#### SUPPLIED PASSAGE:
····················
A pertinent study of legal, political, and cultural assumptions about a hot-button topic.

A legal scholar whose work encompasses sex discrimination law, elite sports, and scientific research, Coleman takes a firm stand in the heated culture war "between those on the left who want to erase sex and those on the right who want to erase gender nonconformity." The author addresses the book to "everyone who wants to understand what's going on for themselves, and who's inclined to be both inclusive and true to science and common experience."

Science, she asserts, defines sex as binary, consisting of characteristics that "build one of two forms of humans toward reproductive ends." Gender, on the other hand, is what our cultures do with our two physical forms, "the social constructions that are based on our sex," and "how we conceive of and express ourselves." Although the terms have been applied interchangeably in political and legal discourse, Coleman asks readers to hold the biological distinctions foremost in their minds. "An ideological preference for characterizing sex as a social construct, a stereotype, and a myth," she asserts, denies the science of sex differences as well as common sense.

At the heart of Coleman's discussion is the question of sex-based eligibility for elite female competition. Unlike participation in school sports and activities, where trans individuals should be welcomed, at the elite level, physical differences between males and females matter more, she argues. As a former competitive runner who competed at the national level, the author believes that however someone may identify, "a malebodied kid shouldn't be the girls' state champion." The author's careful, well-supported analysis is sure to be controversial, but, she writes, "my sense is that most people are not interested in a sex-blind society; they're interested in a sex-smart society."

A bold foray into messy terrain.

-Kirkus Review

And the blurbs:

"Civil rights for women matter and to get these right you can't ignore biology. This is a seminal book—the science, the law, the politics all explained so clearly. The extremes on the right and the left are dictating the narrative, but Doriane Coleman shows there's a reasonable way for the rest of us through all the noise."

—Edwin Moses, two-time Olympic gold medalist and chair emeritus of the United States Anti-Doping Agency

"Sex begins at conception. We don't construct it, it constructs us, from the cellular level to our complete, integrated systems—our physical forms and physiology. We're poised to reap immeasurable benefits from ongoing work in research of sex differences but only if, as Doriane Coleman argues, we can continue to be "sex smart" not "sex blind." The "common sense" here is just that; the information that should help form policy."
····················
#### PROVIDED RECORDS:

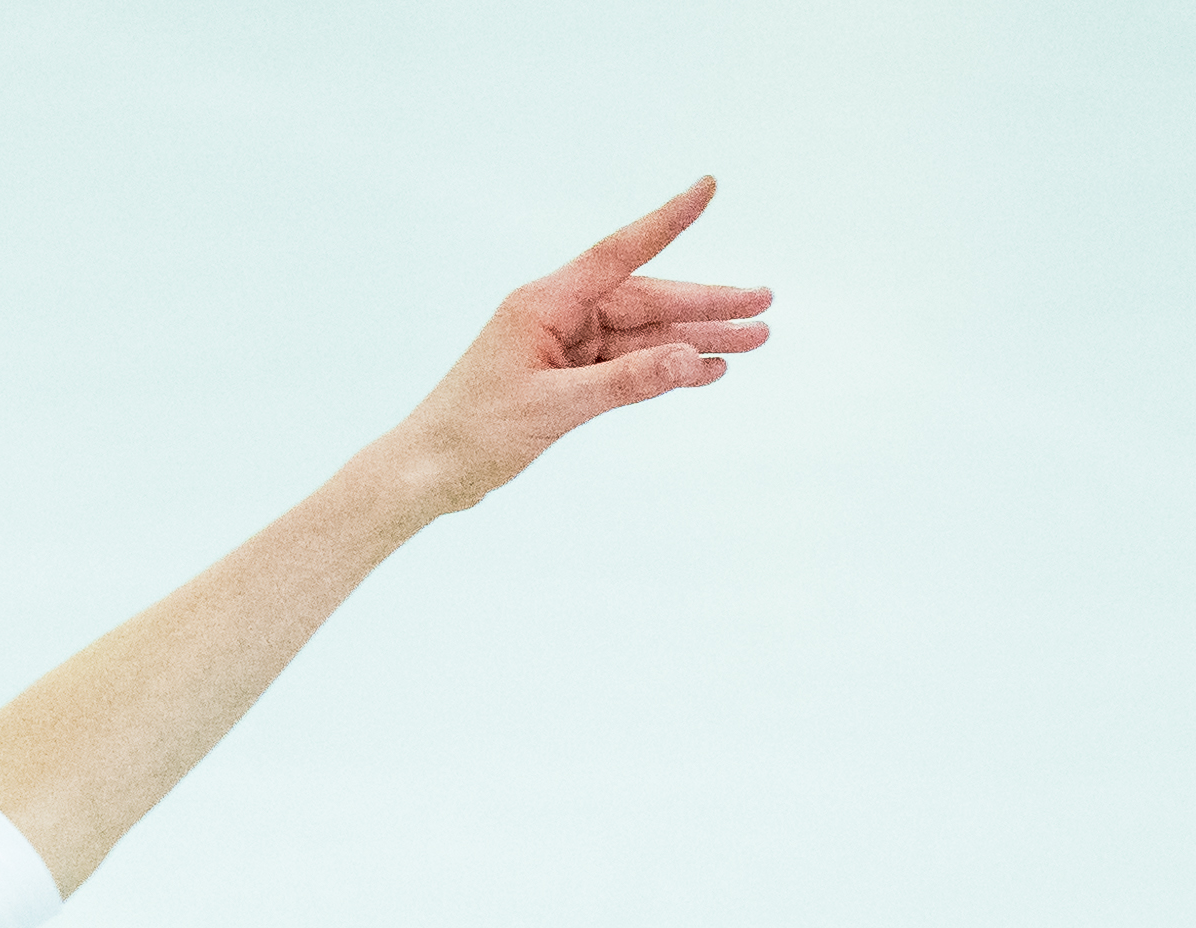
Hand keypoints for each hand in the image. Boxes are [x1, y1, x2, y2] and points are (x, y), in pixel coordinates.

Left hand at [396, 177, 770, 511]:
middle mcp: (558, 314)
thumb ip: (625, 384)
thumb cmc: (475, 433)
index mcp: (544, 302)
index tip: (707, 188)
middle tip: (765, 301)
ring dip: (697, 337)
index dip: (668, 221)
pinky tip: (707, 369)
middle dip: (706, 302)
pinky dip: (667, 368)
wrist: (431, 471)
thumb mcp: (555, 408)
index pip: (620, 253)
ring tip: (755, 339)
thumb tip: (688, 359)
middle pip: (646, 298)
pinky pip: (629, 366)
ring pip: (645, 334)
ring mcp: (565, 346)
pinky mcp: (568, 377)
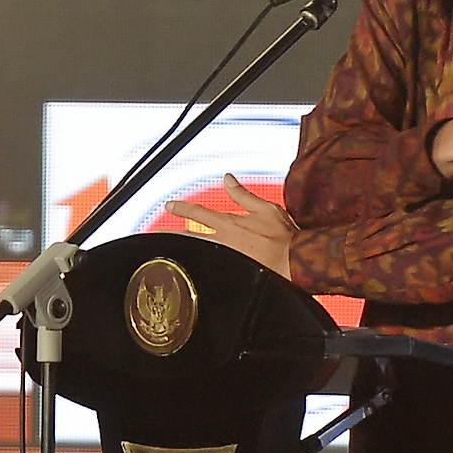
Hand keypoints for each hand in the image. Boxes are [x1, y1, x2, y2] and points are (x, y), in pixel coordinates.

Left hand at [164, 173, 294, 280]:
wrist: (297, 263)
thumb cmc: (285, 238)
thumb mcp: (265, 208)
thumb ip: (242, 195)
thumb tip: (227, 178)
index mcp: (229, 225)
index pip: (198, 213)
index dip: (181, 208)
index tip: (169, 205)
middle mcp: (222, 243)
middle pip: (189, 236)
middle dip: (171, 234)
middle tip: (155, 234)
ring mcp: (225, 260)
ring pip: (197, 254)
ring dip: (181, 251)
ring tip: (166, 252)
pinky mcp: (232, 274)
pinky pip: (210, 270)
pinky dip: (198, 269)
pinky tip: (191, 272)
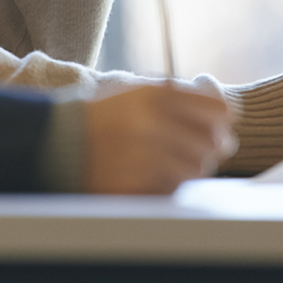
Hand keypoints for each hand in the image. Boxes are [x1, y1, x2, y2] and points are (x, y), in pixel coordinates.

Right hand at [82, 84, 235, 193]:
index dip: (224, 118)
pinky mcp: (134, 186)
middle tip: (207, 149)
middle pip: (214, 142)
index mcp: (155, 97)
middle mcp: (152, 125)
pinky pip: (173, 189)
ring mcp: (143, 158)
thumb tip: (226, 114)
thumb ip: (178, 97)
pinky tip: (155, 175)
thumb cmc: (103, 116)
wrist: (55, 142)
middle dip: (213, 146)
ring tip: (175, 162)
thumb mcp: (136, 92)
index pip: (218, 109)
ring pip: (198, 169)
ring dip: (193, 167)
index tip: (223, 124)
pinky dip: (171, 184)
····················
#### EXERCISE REQUIREMENTS:
Translate this sentence from the book review into Spanish: "Civil rights for women matter and to get these right you can't ignore biology." The items are separate material and have no connection to the book review.

#### TASK ANSWER:
Los derechos civiles de las mujeres importan y, para hacerlos bien, no se puede ignorar la biología.